Author consternation Posted August 16, 2006 Author Posted August 16, 2006 I always think its best to act as though your life is so busy and fulfilling that you don't even have time for a man right now! It's even better if this is actually true. text from MM this afternoon - ''sorry i didnt text yesterday but i don't feel that well at the moment (euphemism for things are hell at home), hope you understand'' i responded: ''yes its hard but i understand'' reply from him: ''i will text at end of september when you getback, hope that'll be ok, take care x'' To be honest I don't know what to expect so I'm trying not to think about it. I feel kind of flat and crappy, I think just with missing him, but am holding it together and trying to be super productive with uni, daughter, etc. I really don't know how this will turn out.

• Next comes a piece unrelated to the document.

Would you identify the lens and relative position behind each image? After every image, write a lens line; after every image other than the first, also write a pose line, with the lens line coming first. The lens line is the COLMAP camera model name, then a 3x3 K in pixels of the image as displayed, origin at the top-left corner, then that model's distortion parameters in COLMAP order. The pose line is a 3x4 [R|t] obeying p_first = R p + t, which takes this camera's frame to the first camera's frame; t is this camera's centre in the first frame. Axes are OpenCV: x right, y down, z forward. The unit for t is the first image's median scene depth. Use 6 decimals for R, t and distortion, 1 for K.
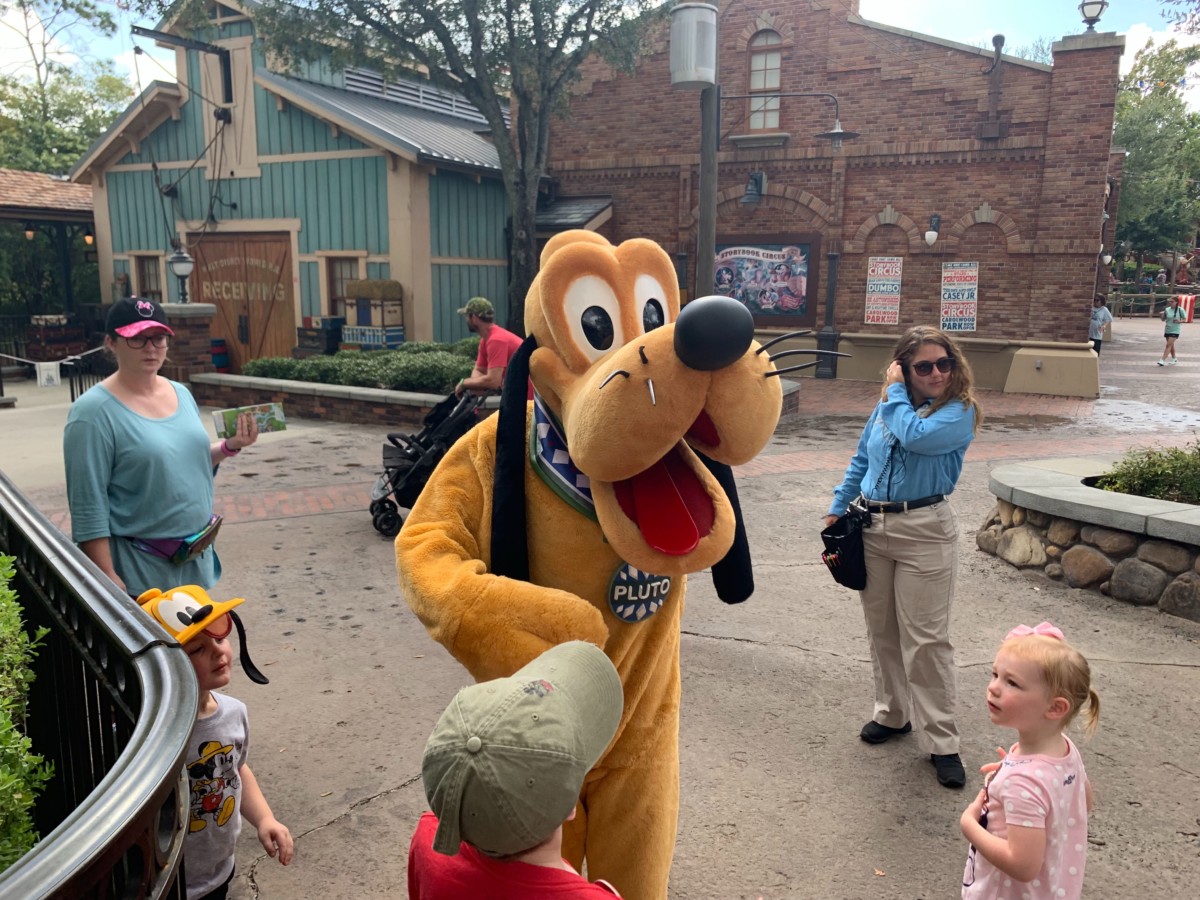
lens RADIAL K [[933.9, 0, 600.4], [0, 933.9, 434.7], [0, 0, 1]] dist [0.020826, -0.001030]
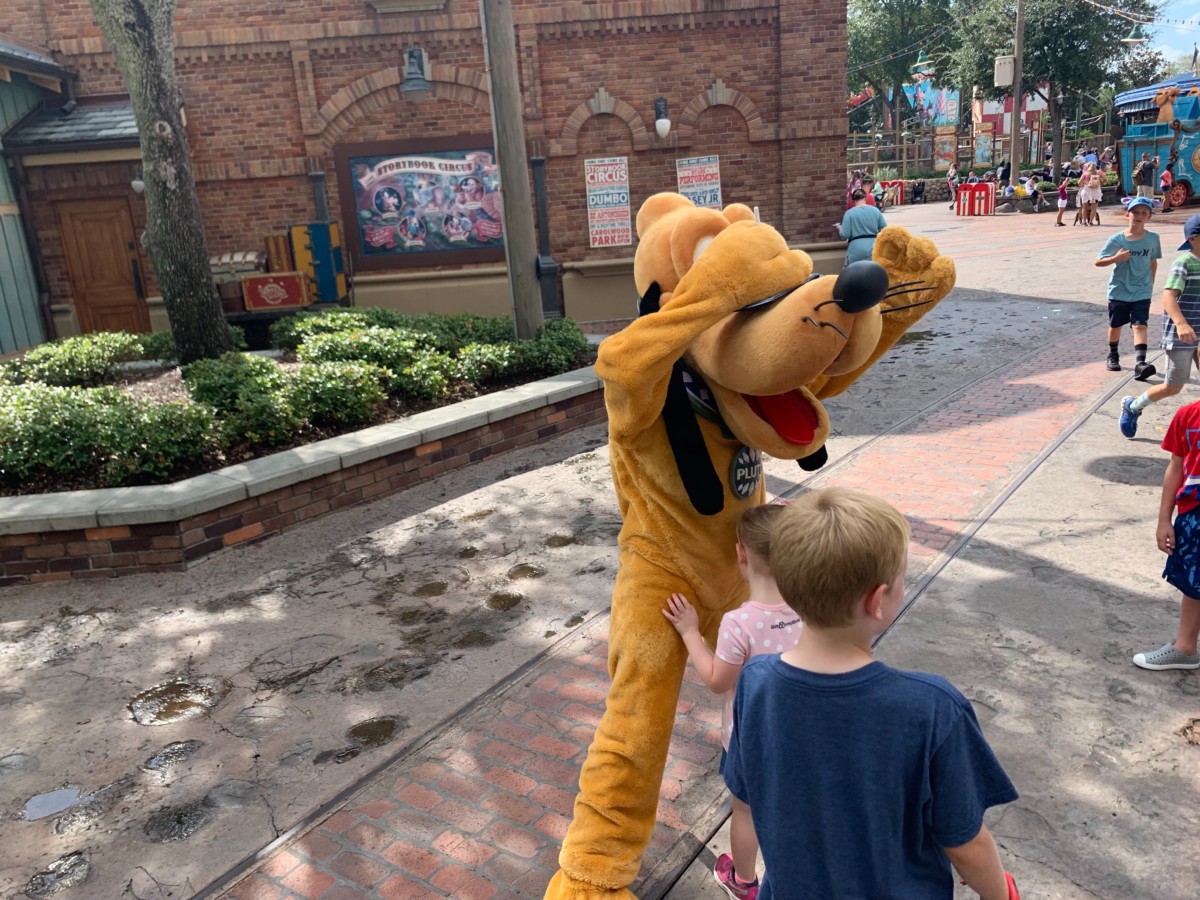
lens RADIAL K [[931.9, 0, 593.9], [0, 931.9, 437.0], [0, 0, 1]] dist [0.026584, -0.003359]
pose [[0.857147, -0.199426, 0.474898, -0.117720], [0.166054, 0.979767, 0.111726, -0.050621], [-0.487571, -0.016907, 0.872920, 0.323365]]
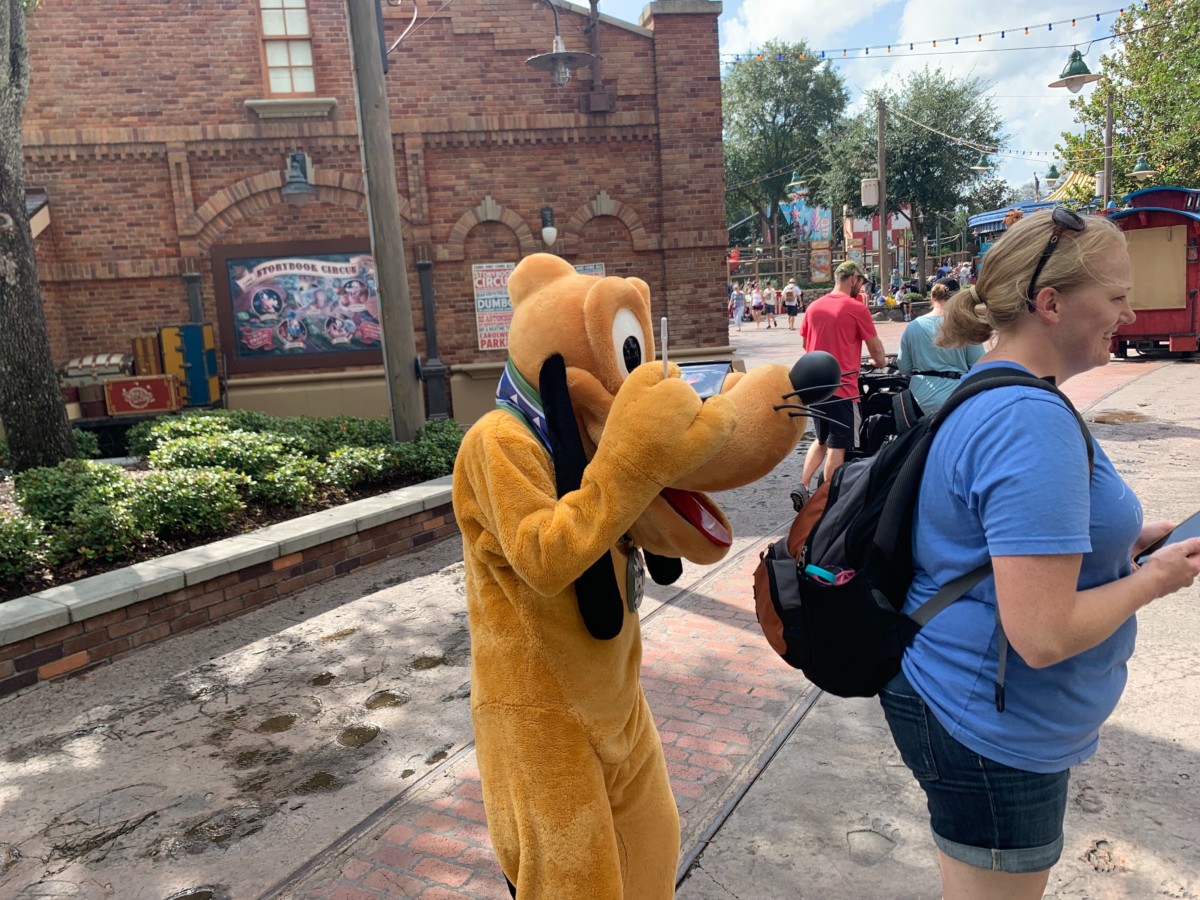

PoshPrincess Posted August 16, 2006 Posted August 16, 2006 I always think its best to act as though your life is so busy and fulfilling that you don't even have time for a man right now! It's even better if this is actually true. text from MM this afternoon - ''sorry i didnt text yesterday but i don't feel that well at the moment (euphemism for things are hell at home), hope you understand'' i responded: ''yes its hard but i understand'' reply from him: ''i will text at end of september when you getback, hope that'll be ok, take care x'' To be honest I don't know what to expect so I'm trying not to think about it. I feel kind of flat and crappy, I think just with missing him, but am holding it together and trying to be super productive with uni, daughter, etc. I really don't know how this will turn out. Consternation, just comfort yourself with the fact that at the moment he is taking steps to be with you and there is light at the end of the tunnel. It IS hard when you're used to them being around, phoning, texting etc and then nothing, but soon he will be yours forever and it will all have been worth it. SO wish I was in your position and had that to look forward to. The 'mates' thing is getting me down but I know I'd still rather that than NC at all. If my MM could just give me a date then, as hard as i know it would be, I would wait for him forever because I think we're meant to be.